* [ACTIVITY] Please quote the part of the entries below that opens with the line containing "Under every image write" and closes with the line containing "dist [0.000715, 0.000096]", word for word, including both of those lines.

* [SOURCE MATERIAL]
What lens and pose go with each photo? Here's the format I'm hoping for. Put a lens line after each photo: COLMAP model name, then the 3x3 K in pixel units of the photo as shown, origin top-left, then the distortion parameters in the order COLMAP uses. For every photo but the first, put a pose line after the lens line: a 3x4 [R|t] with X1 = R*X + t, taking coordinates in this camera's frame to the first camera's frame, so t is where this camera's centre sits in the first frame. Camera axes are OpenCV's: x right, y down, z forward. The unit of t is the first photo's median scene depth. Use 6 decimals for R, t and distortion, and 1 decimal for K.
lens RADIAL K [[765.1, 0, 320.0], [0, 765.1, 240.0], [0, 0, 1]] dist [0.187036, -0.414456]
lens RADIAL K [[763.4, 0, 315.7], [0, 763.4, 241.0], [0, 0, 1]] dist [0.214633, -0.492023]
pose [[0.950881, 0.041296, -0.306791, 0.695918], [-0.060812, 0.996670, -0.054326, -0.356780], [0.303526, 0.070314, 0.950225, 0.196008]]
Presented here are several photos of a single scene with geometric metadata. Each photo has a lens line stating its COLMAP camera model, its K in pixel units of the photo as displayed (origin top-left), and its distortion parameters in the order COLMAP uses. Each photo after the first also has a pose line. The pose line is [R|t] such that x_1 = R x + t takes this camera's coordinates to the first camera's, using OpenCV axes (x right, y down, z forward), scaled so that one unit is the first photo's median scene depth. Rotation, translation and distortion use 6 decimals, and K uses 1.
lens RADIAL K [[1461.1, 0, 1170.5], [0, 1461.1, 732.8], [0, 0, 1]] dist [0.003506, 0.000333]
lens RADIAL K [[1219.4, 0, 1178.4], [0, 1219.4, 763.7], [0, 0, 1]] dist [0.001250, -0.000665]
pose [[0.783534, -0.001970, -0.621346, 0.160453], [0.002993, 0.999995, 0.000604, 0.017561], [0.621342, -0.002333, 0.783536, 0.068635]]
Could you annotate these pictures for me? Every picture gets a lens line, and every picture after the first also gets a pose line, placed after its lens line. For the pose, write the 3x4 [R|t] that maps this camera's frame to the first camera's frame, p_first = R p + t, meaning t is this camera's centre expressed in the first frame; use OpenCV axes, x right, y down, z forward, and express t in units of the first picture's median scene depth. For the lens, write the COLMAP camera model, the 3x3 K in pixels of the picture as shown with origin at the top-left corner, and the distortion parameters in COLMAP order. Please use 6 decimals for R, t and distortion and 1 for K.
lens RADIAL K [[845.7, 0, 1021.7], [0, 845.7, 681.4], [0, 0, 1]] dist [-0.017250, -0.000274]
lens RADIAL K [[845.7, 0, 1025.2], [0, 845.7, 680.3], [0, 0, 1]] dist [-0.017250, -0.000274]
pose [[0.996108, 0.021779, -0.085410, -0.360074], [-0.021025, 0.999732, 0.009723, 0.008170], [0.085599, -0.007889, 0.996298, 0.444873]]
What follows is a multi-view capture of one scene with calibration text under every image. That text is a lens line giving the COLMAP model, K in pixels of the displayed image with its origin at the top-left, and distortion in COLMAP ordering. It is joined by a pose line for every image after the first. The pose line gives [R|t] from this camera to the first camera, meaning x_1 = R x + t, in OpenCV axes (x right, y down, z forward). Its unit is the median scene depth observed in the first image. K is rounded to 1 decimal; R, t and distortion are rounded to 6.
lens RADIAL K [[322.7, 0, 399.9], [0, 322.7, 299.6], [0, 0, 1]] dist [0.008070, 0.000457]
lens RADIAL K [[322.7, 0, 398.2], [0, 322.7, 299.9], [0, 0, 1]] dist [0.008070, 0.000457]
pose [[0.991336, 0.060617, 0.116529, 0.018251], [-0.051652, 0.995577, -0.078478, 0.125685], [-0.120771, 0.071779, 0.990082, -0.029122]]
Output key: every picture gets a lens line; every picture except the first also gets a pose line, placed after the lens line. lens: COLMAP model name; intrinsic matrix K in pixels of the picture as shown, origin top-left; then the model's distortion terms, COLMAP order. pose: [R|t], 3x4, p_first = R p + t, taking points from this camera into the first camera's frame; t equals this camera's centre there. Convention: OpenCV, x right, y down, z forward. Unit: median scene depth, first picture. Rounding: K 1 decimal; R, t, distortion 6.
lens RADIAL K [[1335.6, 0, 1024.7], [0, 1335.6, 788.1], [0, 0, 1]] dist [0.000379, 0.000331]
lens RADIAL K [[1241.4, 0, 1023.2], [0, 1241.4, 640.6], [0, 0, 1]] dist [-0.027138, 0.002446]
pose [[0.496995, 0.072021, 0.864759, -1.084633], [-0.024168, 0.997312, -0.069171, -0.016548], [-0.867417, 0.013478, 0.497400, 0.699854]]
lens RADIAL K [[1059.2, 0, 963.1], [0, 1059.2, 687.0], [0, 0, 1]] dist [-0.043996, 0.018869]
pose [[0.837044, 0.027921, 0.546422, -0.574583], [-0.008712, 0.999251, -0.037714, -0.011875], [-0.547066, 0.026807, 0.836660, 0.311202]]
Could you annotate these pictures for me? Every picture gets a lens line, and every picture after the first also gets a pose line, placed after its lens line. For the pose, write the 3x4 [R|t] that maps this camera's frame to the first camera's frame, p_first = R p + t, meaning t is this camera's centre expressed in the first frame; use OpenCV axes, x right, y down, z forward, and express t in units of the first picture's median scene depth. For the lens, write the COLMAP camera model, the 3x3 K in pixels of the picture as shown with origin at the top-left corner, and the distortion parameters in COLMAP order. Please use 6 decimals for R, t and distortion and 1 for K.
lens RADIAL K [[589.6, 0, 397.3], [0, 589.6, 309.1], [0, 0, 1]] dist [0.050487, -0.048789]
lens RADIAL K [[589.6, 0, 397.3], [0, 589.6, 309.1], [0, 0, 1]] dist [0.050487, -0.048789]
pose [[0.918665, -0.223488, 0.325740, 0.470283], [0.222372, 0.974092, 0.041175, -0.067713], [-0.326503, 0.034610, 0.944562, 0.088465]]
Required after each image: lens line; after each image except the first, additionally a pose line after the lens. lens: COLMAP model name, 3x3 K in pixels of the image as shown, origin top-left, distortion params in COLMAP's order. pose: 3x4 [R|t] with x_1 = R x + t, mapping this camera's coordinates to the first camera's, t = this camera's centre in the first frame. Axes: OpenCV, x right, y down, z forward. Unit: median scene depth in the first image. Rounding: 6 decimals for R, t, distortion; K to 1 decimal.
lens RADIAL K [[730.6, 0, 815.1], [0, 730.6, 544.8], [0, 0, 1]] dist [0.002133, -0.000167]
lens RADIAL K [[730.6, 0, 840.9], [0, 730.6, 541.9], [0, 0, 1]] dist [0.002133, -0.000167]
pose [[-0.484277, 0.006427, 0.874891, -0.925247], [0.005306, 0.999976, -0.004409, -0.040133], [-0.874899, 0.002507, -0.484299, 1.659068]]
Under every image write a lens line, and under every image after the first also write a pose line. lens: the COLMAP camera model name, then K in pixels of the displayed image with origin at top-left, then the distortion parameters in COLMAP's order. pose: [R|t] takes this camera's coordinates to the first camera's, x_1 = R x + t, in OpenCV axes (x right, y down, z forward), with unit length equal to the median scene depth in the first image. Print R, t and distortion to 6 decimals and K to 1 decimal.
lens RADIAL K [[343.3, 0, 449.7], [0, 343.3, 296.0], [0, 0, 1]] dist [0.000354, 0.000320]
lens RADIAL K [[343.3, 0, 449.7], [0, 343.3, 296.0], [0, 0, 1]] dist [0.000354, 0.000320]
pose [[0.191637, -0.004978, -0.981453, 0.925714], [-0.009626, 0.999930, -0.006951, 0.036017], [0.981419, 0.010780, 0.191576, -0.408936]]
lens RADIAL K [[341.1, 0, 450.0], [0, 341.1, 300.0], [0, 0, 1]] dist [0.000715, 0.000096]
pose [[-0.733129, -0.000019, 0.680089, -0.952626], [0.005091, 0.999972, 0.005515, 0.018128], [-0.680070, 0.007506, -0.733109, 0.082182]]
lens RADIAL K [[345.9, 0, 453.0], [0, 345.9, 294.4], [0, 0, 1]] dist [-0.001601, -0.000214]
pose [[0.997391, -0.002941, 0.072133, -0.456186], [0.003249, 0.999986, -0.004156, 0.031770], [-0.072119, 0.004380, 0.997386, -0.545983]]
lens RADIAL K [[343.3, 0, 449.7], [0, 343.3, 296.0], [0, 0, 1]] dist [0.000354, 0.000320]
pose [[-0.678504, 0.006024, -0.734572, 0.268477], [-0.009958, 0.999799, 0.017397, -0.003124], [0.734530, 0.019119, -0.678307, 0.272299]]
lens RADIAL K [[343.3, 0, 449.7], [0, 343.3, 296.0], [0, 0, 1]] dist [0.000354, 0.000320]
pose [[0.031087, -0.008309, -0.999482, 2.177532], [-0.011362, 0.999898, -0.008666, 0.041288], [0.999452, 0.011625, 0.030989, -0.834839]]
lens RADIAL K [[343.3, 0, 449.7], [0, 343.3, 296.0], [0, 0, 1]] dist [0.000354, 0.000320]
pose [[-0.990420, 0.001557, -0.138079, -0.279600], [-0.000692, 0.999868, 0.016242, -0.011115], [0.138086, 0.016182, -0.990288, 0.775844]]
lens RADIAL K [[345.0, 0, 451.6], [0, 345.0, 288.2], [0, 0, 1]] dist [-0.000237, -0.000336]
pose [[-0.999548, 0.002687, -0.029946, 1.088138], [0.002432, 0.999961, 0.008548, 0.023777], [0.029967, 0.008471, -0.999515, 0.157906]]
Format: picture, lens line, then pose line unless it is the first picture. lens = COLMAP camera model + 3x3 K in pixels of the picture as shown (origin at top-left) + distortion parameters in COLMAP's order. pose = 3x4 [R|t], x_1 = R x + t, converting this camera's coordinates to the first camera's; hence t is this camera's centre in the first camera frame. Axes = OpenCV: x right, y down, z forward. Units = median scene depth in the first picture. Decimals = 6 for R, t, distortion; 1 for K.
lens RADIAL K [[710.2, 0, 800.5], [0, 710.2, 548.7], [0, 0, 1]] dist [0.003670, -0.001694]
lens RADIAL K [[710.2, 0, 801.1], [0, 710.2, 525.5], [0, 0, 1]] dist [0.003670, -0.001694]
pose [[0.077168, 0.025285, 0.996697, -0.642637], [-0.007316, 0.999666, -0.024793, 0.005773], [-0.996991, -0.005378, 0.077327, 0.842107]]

* [EXERCISE RESPONSE]
Under every image write a lens line, and under every image after the first also write a pose line. lens: the COLMAP camera model name, then K in pixels of the displayed image with origin at top-left, then the distortion parameters in COLMAP's order. pose: [R|t] takes this camera's coordinates to the first camera's, x_1 = R x + t, in OpenCV axes (x right, y down, z forward), with unit length equal to the median scene depth in the first image. Print R, t and distortion to 6 decimals and K to 1 decimal.
lens RADIAL K [[343.3, 0, 449.7], [0, 343.3, 296.0], [0, 0, 1]] dist [0.000354, 0.000320]
lens RADIAL K [[343.3, 0, 449.7], [0, 343.3, 296.0], [0, 0, 1]] dist [0.000354, 0.000320]
pose [[0.191637, -0.004978, -0.981453, 0.925714], [-0.009626, 0.999930, -0.006951, 0.036017], [0.981419, 0.010780, 0.191576, -0.408936]]
lens RADIAL K [[341.1, 0, 450.0], [0, 341.1, 300.0], [0, 0, 1]] dist [0.000715, 0.000096]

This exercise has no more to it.